I pulled up his Facebook page, just to see if I could connect. I did, at least to the page of pictures he had posted. He stood several inches taller than when I had last stood beside him three years ago at age thirteen. He had his arms around a pretty dark-haired girl about his age. She looked happy within his embrace.
As happens with grandmothers, it took me back to the day after I’d heard he was on the way. The news still sinking in, I headed to my teaching job. It was like every other day, yet unlike any other day; I was going to be a grandmother.
As I passed the science classroom in the early-morning hush of the school, I poked my head in the door to see if Ms. Hop was in. She was.
Head bent, she was polishing lesson plans, but glanced up when I appeared. “Good morning!” she said in her usual cheery tone.
I stared at her, mute. She looked puzzled. I tried to speak, but my throat seemed to be closing up.
A small, anticipatory smile, “Yes?”
Tears filled my eyes and the look on her face turned to concern. I choked out, “It’s happy news.”
She laughed a bit. “OK.”
I took a deep breath and announced, “I’m going to be a grandmother.”
Her eyebrows shot up; she leapt from her chair and threw her arms around me. “That’s wonderful news! Um, why are you crying?”
I didn’t know then and I’m still not certain. It wasn’t that I felt old; age has never been a concern for me. It wasn’t surprise; my son and his wife were hoping for a child.
Looking back, I think it was the huge life transition that was pulling me along, ready or not. And, silly as it sounds, it was worry about whether I would be a good grandma.
I had told my older sister Nancy about it. Nan loved kids; she had five of her own and had been a grandmother for several years. When I told her my worries, she assured me, “I’ll show you how to be a grandma.” Yet, two weeks after Pauly’s birth, Nan died suddenly of a heart attack. She never got to hold him. I never got to hear her advice on how to be a grandma.
Two weeks after Pauly was born, his maternal grandfather passed away in France. My daughter-in-law flew there to attend his funeral. My son’s job took him far from home almost every day, so I temporarily moved into their apartment to care for Pauly.
His mother had left detailed instructions regarding his newborn care and it came back to me readily. Caught in the whirlwind of bottles and burping, changing diapers and soothing baby tears, often it was early afternoon before I realized I hadn’t gotten dressed or brushed my hair! How wonderful it all was.

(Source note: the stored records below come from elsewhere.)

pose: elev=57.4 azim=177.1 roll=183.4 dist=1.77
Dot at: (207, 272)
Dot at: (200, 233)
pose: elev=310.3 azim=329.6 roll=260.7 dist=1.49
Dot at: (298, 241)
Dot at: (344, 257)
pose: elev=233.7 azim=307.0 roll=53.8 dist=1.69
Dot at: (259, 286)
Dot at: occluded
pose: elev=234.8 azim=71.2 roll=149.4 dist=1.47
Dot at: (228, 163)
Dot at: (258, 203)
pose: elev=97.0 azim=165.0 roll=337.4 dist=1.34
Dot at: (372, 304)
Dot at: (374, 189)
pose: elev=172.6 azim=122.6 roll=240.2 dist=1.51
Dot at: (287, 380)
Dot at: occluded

One afternoon, after Pauly had been bathed and changed and fed and burped and tucked into tiny navy knit pants with matching socks and a gray knit top with black cartoon squiggles on it, I settled with him into the big rocker in his room. As I eased back, his head fell heavily onto my shoulder, his baby breath soft on my neck. Little feet dangled against me, and tiny hands rested on my shoulder, unmoving, yet seeming to claim me for his own. Lids closed heavily over baby blues, pudgy cheeks pursed tiny lips, in perfect peace.
As I gently rocked, my brain flashed onto auto-pilot. I should put him in his crib so I could do laundry and dishes and empty trash and brush my teeth.
Then something odd happened. Something that had never occurred to me when I was a new mother. I realized I didn’t have to do any of those things. They would all get done eventually, but I may never again have a chance to cradle my grandson, soft and warm, collapsed on my shoulder, as if it would always be his favorite place in the world. I knew I shouldn’t do anything but stay exactly where I am and love him.
Way too soon, he’d be crawling, then walking, then running through his life toward school and girlfriends and career. But at this moment, with his mother and father so far away, with a grandfather and aunt he would never know, with laundry and dirty dishes and burgeoning trash baskets, it was just Pauly and me.
Just as I suspected, the years flew by. I don’t see Pauly or his family anymore. Sometimes things just happen to divide a family. I may never see him again. But I will always have that afternoon when Pauly laid his head so contentedly on my shoulder.